IMF expects SA's economic recovery from COVID to continue this year
In a statement released following an IMF staff visit to South Africa, the institution said despite the positive outlook, it continued to be concerned with load shedding, failures in the transport system, rising inflation and corruption.
JOHANNESBURG - The International Monetary Fund (IMF) said the South Africa's economic recovery from the COVID-19 pandemic should continue this year - as sectors that have been lagging would mitigate against the impact of local events, which had a devastating impact on the economy.

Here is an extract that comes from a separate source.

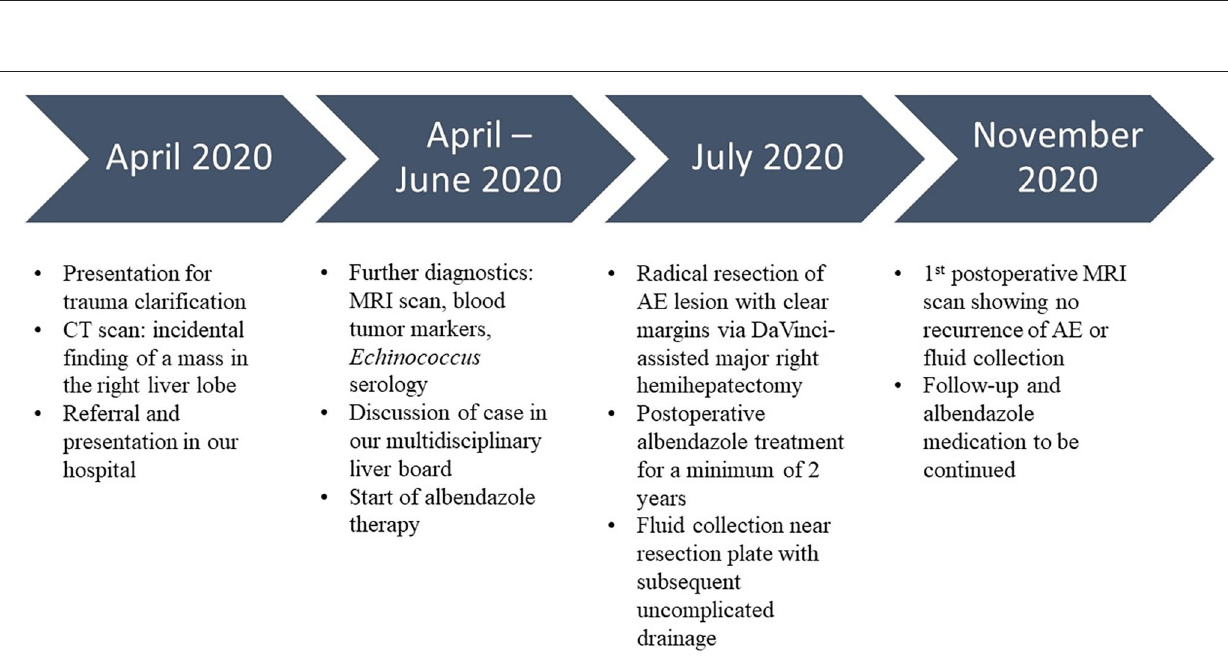
FIGURE 3 | Timeline of the presented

In a statement released following an IMF staff visit to South Africa on Tuesday, the institution said despite the positive outlook, it continued to be concerned with load shedding, failures in the transport system, rising inflation and corruption.

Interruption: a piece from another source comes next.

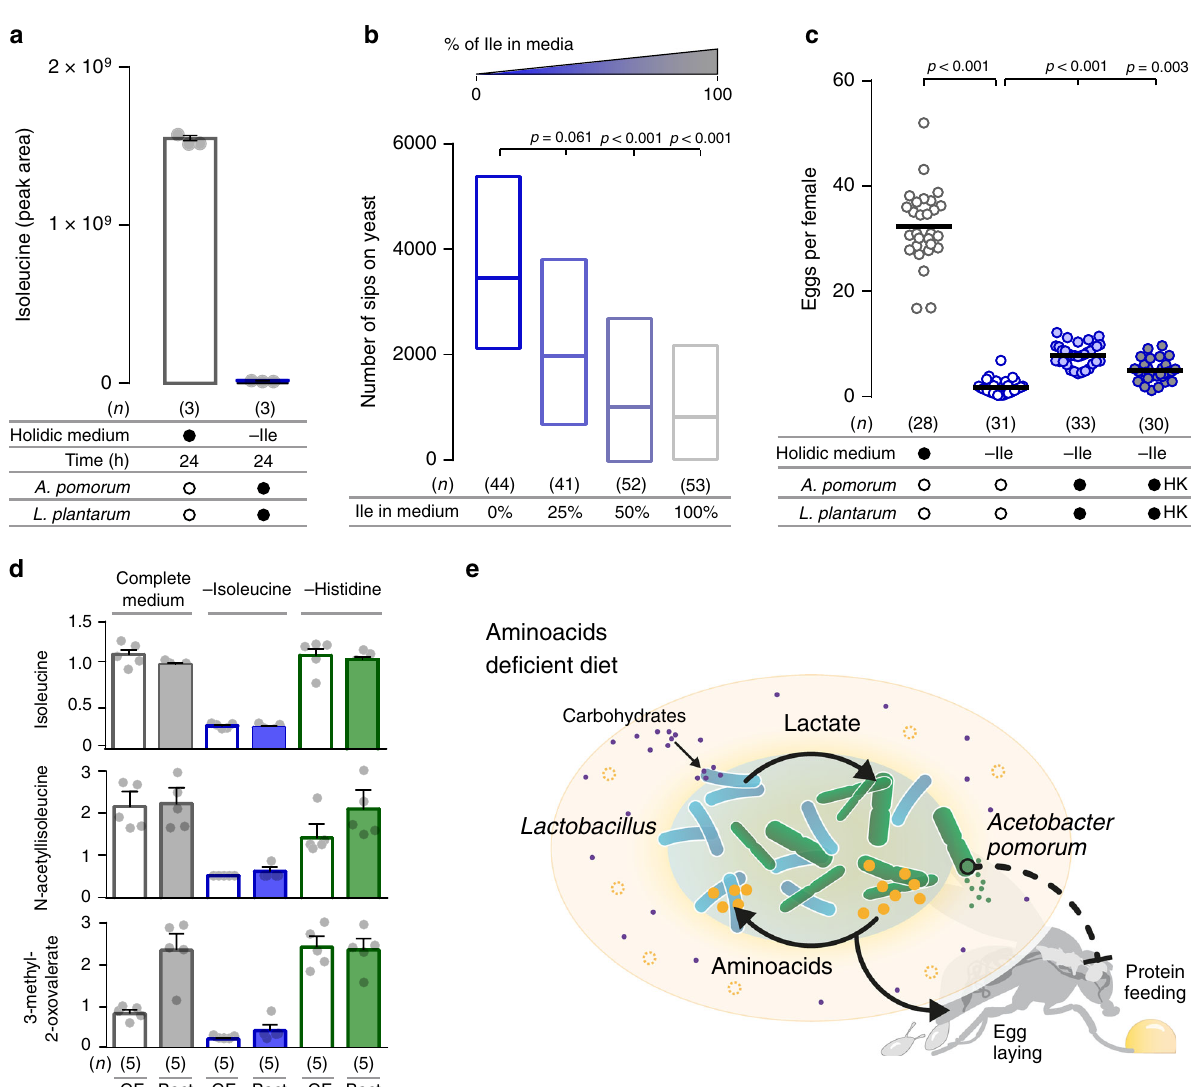
Fig. 6 Bacterial amino acid supply is unlikely to explain the effect of gut bacteria on behaviour. a Relative amount of total (labelled plus unlabelled) Ile determined by LC – MS in complete holidic medium without Ap and Lp and medium lacking Ile with Ap and Lp . Grey circles represent measurements in independent bacterial cultures ( n ), the column represents the mean, and error bars the s.e.m. b Number of sips on yeast of fl ies maintained in holidic medium lacking Ile (0%) or containing 25%, 50% or 100% of the Ile amount in complete medium. n represents the number of fl ies assayed per condition. Boxes represent median with upper and lower quartiles. c Each circle in the plot represents the number of eggs laid/female in single assays ( n ) and the line represents the mean. Females were fed complete holidic medium or medium lacking Ile treated with living or heat-killed (HK) bacteria. d Bars represent the relative abundance of Ile and Ile degradation metabolites in heads of germ-free fl ies (GF) and fl ies inoculated with commensal bacteria (Bact) and maintained in either complete medium, or medium lacking Ile or His. Grey circles represent measurements of metabolites in independent extracts of heads of fl ies ( n ), the column represents the mean and error bars the s.d. e Schematic describing the metabolic interactions between Ap and Lp and their potential effects on the bacterial community and the host. The absence of eAAs in the diet is represented as dashed circles. Black arrows represent the fl ow of Lp - produced lactate and its utilisation by Ap to produce AAs. These AAs are then used by Lp when dietary AAs are scarce. These are necessary for the bene fi cial effect of bacteria on egg laying. The black, dashed inhibitory arrow indicates the effect of Ap in suppressing host ’ s protein appetite through a yet undetermined lactate-dependent mechanism. In a , c black fi lled circles represent a complete holidic medium or association with bacterium. Open black circles represent the absence of bacterium. b , c Signi fi cance was tested using a Kruskal – Wallis test with Dunn ’ s multiple comparison test. Source data are provided as a Source Data fi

The conclusion of the visit comes as Stats SA announced that gross domestic product had risen by 1.9% in the first quarter of the year.
The IMF said while the KwaZulu-Natal floods, the war in Ukraine, the tightening of global financial conditions and China's economic slowdown posed a challenge to South Africa's growth and price stability, there were some considerations that could offset the impact of these factors.
Among the proposals, it states that South Africa needs to urgently remove obstacles to private investment and encourage competition to reignite economic growth in the medium term.
The performance of the manufacturing sector in the first quarter of the year with an increase of 4.9% could be a case in point.
Chief economist at Don Consultancy Group, Chifipa Mhango, said: "Definitely, the challenges are limiting the growth of the manufacturing sector in terms of growth and potential. The challenges are electricity costs and supplies, which are limiting its potential. And of course, logistical inefficiencies are limiting potential as well."
Trade, catering and accommodation are industries the IMF said it expected to see an uptick in - an increase by 3.1% contributing to 0.4 percentage point to GDP growth in the first quarter of the year.